Development of an OpenFOAM Solver to Investigate the Dynamic Absorption and Desorption Processes in Metal-hydrides

Christoph Ulrich; Maximilian Richard Ziegler; Daniel Felix Szambien; Christian Koch; Roland Scharf

doi:10.51560/ofj.v5.110

Authors

Christoph Ulrich Institute for Power Plant Engineering and Heat Transfer, Gottfried Wilhelm Leibniz University Hannover https://orcid.org/0009-0004-1901-9542
Maximilian Richard Ziegler Institute for Power Plant Engineering and Heat Transfer, Gottfried Wilhelm Leibniz University Hannover https://orcid.org/0009-0002-2308-6612
Daniel Felix Szambien Institute for Power Plant Engineering and Heat Transfer, Gottfried Wilhelm Leibniz University Hannover https://orcid.org/0009-0007-4945-5945
Christian Buhl Institute for Power Plant Engineering and Heat Transfer, Gottfried Wilhelm Leibniz University Hannover https://orcid.org/0009-0003-9466-4085
Roland Scharf Institute for Power Plant Engineering and Heat Transfer, Gottfried Wilhelm Leibniz University Hannover https://orcid.org/0000-0002-5128-5291

DOI:

https://doi.org/10.51560/ofj.v5.110

Keywords:

Hydrogen storage, Metal-Hydride, Hydrogen absorption, Hydrogen desorption

Abstract

The purpose of this paper is to introduce twoRegionHydrideFoam, a newly developed solver that enables the calculation of hydrogen absorption and desorption reactions in metal-hydrides.

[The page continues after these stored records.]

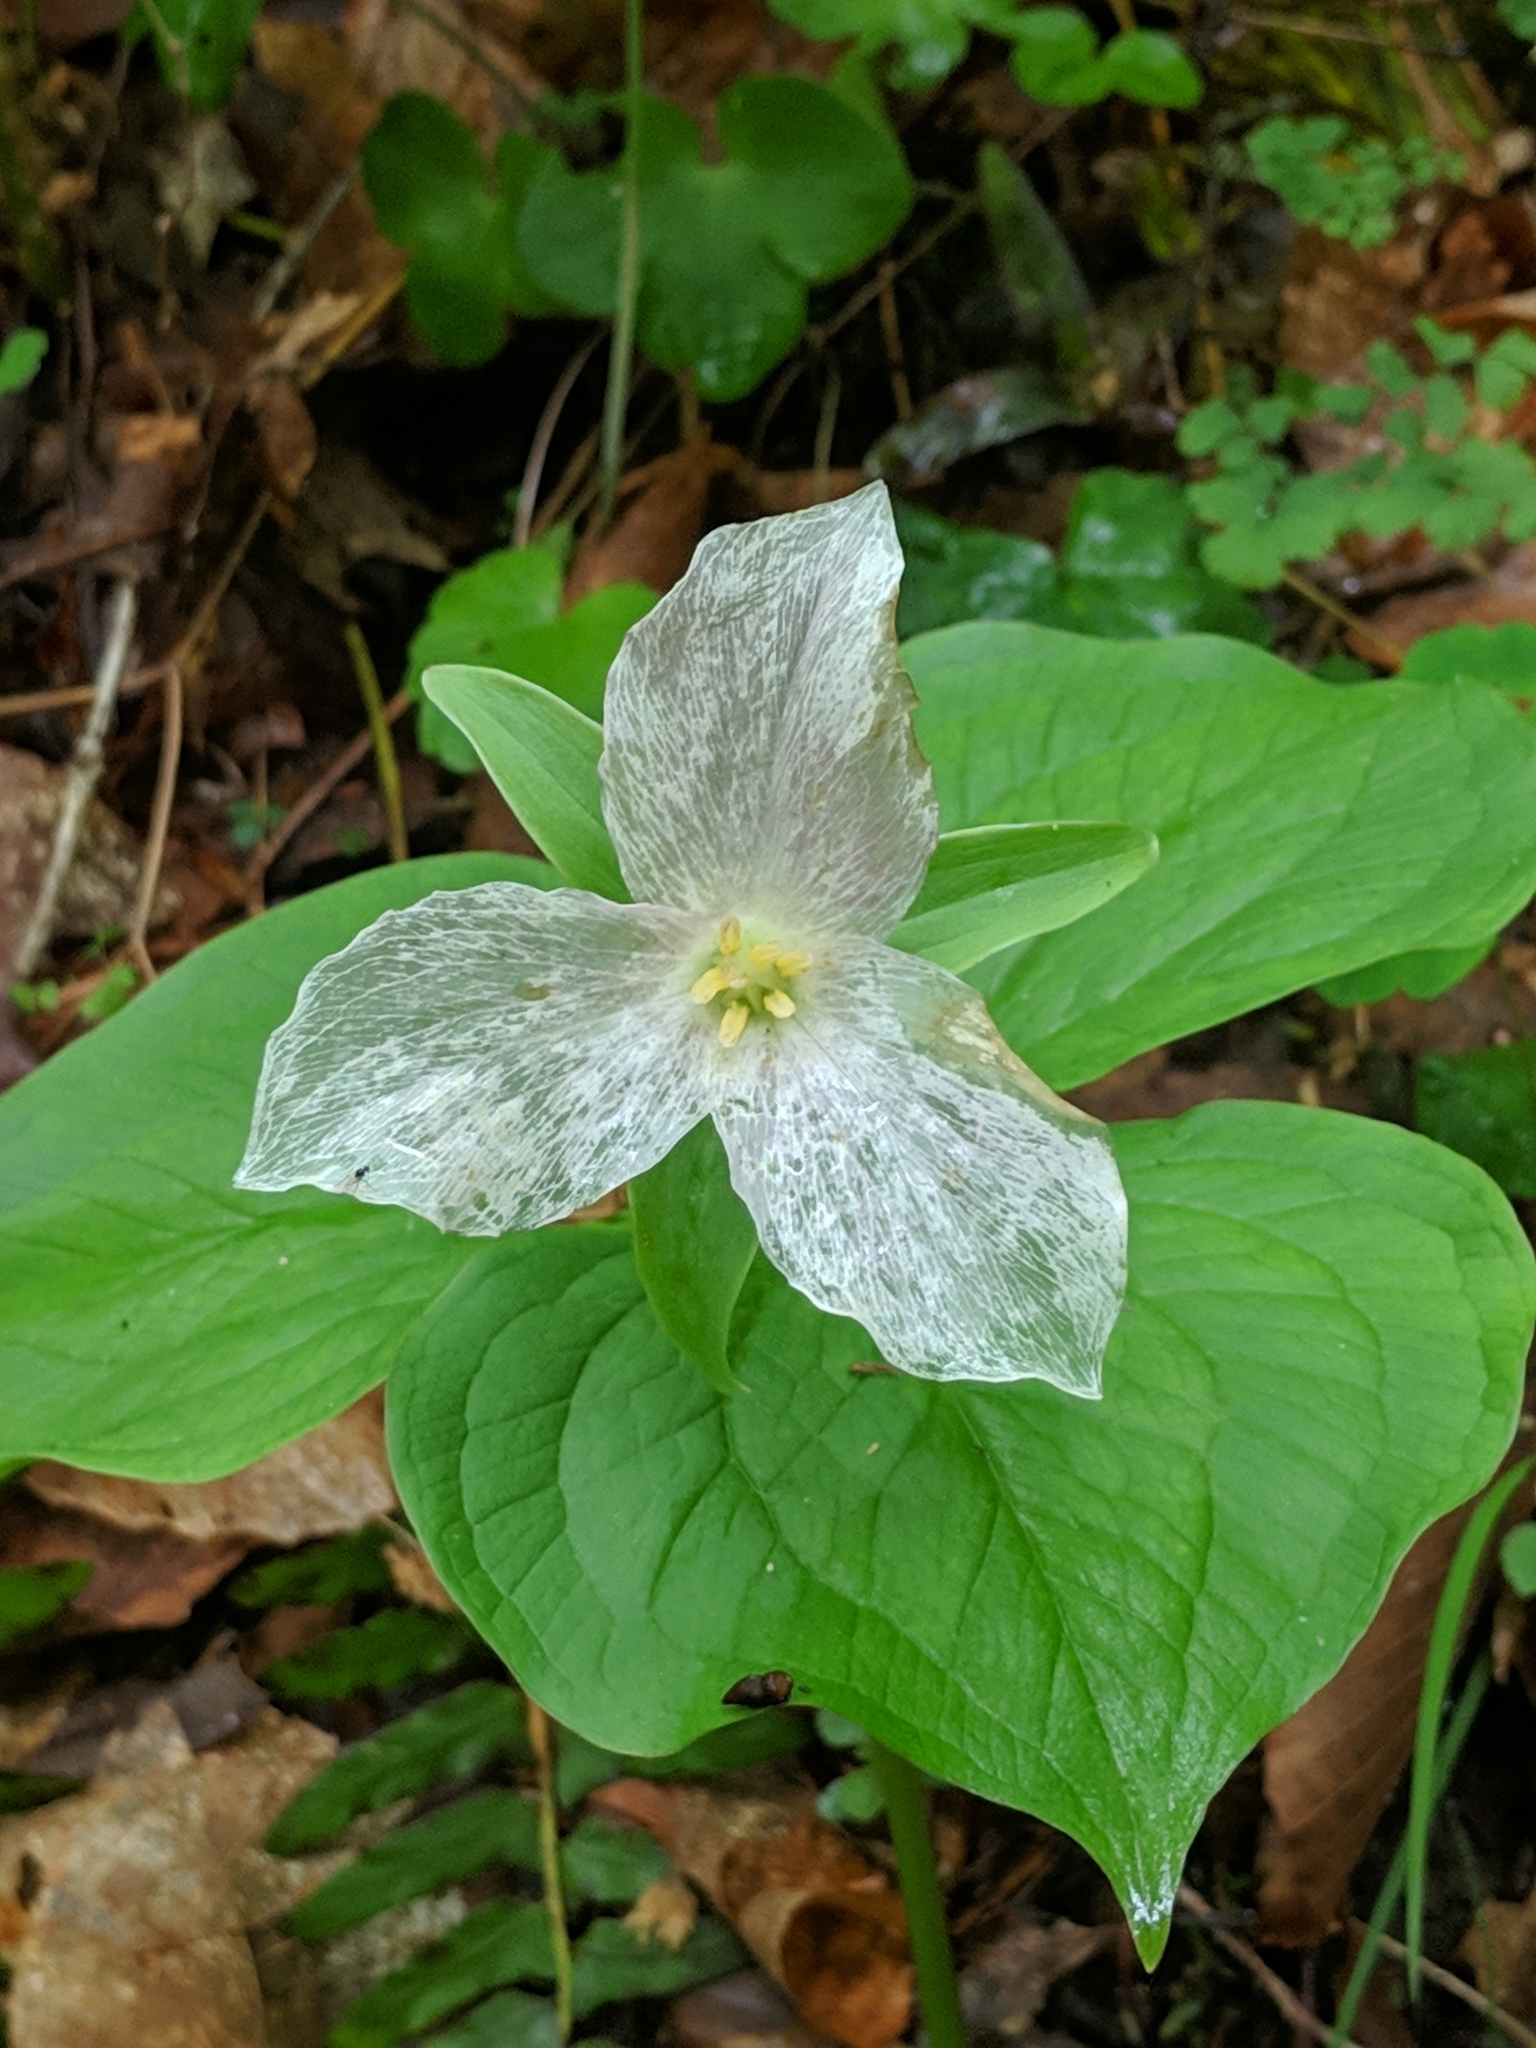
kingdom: Plantae
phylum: Tracheophyta
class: Liliopsida
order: Liliales
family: Melanthiaceae
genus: Trillium
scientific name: Trillium grandiflorum
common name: Great white trillium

This solver integrates simulations of chemical, thermodynamic, and continuum mechanical processes. The primary focus is to provide a detailed, locally resolved description of hydrogen loading cycles under varying temperatures and pressures. We discuss the mathematical model assembled for this purpose and its implementation in OpenFOAM. Additionally, precise heat transfer calculations are achieved using the groovyBC third-party library. The performance and accuracy of the solver are demonstrated through a parametric study where key system parameters are systematically varied and analyzed. Furthermore, this paper includes preconfigured example cases to facilitate understanding and application of the solver. This solver meets the increasing demand for advanced tools in sustainable energy storage and hydrogen technology research. By expanding the capabilities of OpenFOAM®, it offers a powerful platform for researchers and engineers to explore and develop innovative solutions within the hydrogen economy.